* EXERCISE BRIEF: I need every line of the material below that includes the string "recorded".
(THE DATA)
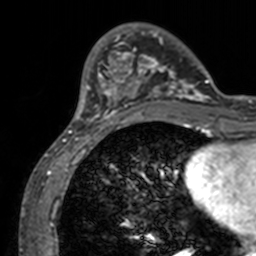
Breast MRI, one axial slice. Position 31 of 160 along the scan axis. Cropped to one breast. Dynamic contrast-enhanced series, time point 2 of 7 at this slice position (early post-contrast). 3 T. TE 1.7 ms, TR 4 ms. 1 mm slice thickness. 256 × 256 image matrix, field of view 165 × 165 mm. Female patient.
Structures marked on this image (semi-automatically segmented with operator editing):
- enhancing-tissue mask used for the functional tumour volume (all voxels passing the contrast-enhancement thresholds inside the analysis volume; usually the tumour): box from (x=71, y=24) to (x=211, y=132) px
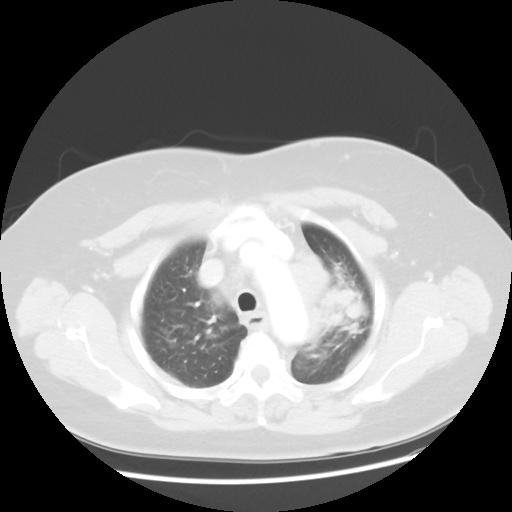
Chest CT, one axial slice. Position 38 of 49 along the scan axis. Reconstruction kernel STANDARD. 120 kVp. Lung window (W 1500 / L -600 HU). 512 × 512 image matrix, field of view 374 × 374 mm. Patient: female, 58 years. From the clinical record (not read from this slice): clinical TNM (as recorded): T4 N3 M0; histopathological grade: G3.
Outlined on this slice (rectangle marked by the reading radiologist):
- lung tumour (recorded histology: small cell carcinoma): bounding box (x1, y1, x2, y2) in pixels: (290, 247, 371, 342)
(End THE DATA)
(THE DATA)
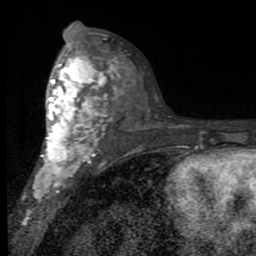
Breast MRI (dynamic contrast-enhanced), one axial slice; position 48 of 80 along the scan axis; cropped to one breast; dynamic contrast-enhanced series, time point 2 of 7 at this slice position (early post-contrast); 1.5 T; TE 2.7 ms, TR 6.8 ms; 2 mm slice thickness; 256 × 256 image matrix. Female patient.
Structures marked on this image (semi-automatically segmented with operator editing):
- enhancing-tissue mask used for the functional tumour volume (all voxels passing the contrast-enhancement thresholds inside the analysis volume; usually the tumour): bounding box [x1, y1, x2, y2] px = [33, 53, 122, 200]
(End THE DATA)
(THE DATA)
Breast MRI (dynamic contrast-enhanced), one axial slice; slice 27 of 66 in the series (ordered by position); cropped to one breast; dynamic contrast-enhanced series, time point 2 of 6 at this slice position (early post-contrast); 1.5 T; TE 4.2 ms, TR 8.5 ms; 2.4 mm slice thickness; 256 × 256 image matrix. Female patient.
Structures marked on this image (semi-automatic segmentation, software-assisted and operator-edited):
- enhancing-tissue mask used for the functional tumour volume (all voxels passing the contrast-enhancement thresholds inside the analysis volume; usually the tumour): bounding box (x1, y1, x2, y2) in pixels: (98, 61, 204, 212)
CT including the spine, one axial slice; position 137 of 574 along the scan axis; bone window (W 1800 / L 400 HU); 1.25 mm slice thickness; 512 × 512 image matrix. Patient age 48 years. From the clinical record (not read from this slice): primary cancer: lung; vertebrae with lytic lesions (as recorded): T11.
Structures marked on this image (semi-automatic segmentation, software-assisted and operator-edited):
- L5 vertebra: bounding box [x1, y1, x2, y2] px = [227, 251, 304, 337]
(End THE DATA)
* OUTPUT:
Chest CT, one axial slice. Position 38 of 49 along the scan axis. Reconstruction kernel STANDARD. 120 kVp. Lung window (W 1500 / L -600 HU). 512 × 512 image matrix, field of view 374 × 374 mm. Patient: female, 58 years. From the clinical record (not read from this slice): clinical TNM (as recorded): T4 N3 M0; histopathological grade: G3.
- lung tumour (recorded histology: small cell carcinoma): bounding box (x1, y1, x2, y2) in pixels: (290, 247, 371, 342)
CT including the spine, one axial slice; position 137 of 574 along the scan axis; bone window (W 1800 / L 400 HU); 1.25 mm slice thickness; 512 × 512 image matrix. Patient age 48 years. From the clinical record (not read from this slice): primary cancer: lung; vertebrae with lytic lesions (as recorded): T11.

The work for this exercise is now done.